Türkiye olarak bunun tam tersini yaptık. Bunda da en büyük vebal hiç şüphesiz dönemin Millî Eğitim Bakanı Ziya Selçuk ve hemen her konuda müdahil olan ve nihai sorumluluk sahibi Cumhurbaşkanı Erdoğan’da. Eğer o gün zihinlerdeki öncelik ‘okulları nasıl açık tutarız?’ olsa idi bir yolu mutlaka bulunurdu.

Mesele eğitim olunca toplum genelde merkezi idarenin yönlendirmelerine göre hareket ediyor. Bu nedenle elbette Ankara temel sorumlu ama eğitimi önemseyip iktidar üzerinde ‘okulu açın, çocuklarımız hem öğretimlerinden geri kalıyorlar hem de psikolojileri bozuluyor’ diyen veli baskısı da oluşmadı. Eğitim politikalarının oy verme davranışlarındaki sıfıra yakın etkisi de toplum olarak hayatımızda bu konunun ne kadar önemli olduğunu da zaten ortaya koyuyor.

Online derslerde bile elinden geleni yapan mahdut sayıdaki kişileri, öğrencilerinden ayrı kalmanın sıkıntısını farklı yollarla görevini yapmaya çalışarak aşmaya çalışan istisnaları saymazsak eğitim camiası da başta bazı sendikalar olmak üzere okulların kapatılmasını kendine dert etmedi. Öyle ki okullar açıldığında artık normal mesaisine gitmeyen ve normalleşemeyen tek grup eğitim dünyası kalmıştı.

Bugün okullar açılmış olsa da kaybettiğimiz bir buçuk yılın maliyeti o kadar yüksek ve aradaki farkın kapatılması o kadar zaman alacak ki atılmamış adımları, gereği yapılmamış sorumlulukları anmadan bugüne gelmek zor.

Mahmut Özer’in Millî Eğitim Bakanı olması ile nihayet önceliğini okulların açılması olarak tanımlayan ve bunun gereğini yapan birini gördük. Sağlık Bakanı Fahrettin Koca okulların açılması için kabinenin bir üyesi olarak sorumluluğu üstlenip diğer üyeleri cesaretlendirmek bir yana kaçak güreşmeyi tercih ediyordu. Özer’in gelmesi ile o da kaçacak daha fazla yer bulamadı. Baştan beri özellikle Yekta Saraç zamanında silik bir profil çizen YÖK’ü ise saymaya bile gerek yok.

⁂

Yapacağın İş: Okulların kapatılmasını ele alan metinde "Bugün okullar açılmış" sözcüklerini içeren yerle başlayıp "bile gerek yok." ile biten kısmı birebir kopyalar mısın?

Ham Veriler:
⁂

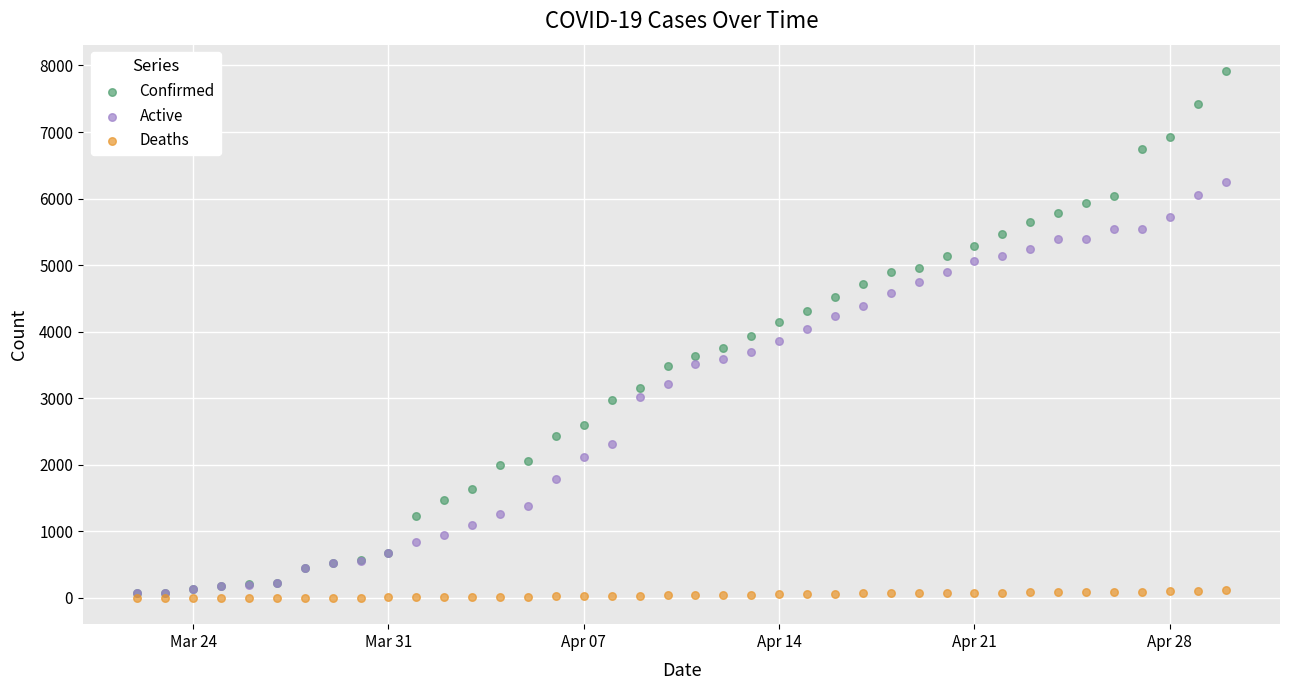

Which series reaches the minimum Y coordinate?

Deaths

⁂

Yanıtın:
Bugün okullar açılmış olsa da kaybettiğimiz bir buçuk yılın maliyeti o kadar yüksek ve aradaki farkın kapatılması o kadar zaman alacak ki atılmamış adımları, gereği yapılmamış sorumlulukları anmadan bugüne gelmek zor.

Mahmut Özer’in Millî Eğitim Bakanı olması ile nihayet önceliğini okulların açılması olarak tanımlayan ve bunun gereğini yapan birini gördük. Sağlık Bakanı Fahrettin Koca okulların açılması için kabinenin bir üyesi olarak sorumluluğu üstlenip diğer üyeleri cesaretlendirmek bir yana kaçak güreşmeyi tercih ediyordu. Özer’in gelmesi ile o da kaçacak daha fazla yer bulamadı. Baştan beri özellikle Yekta Saraç zamanında silik bir profil çizen YÖK’ü ise saymaya bile gerek yok.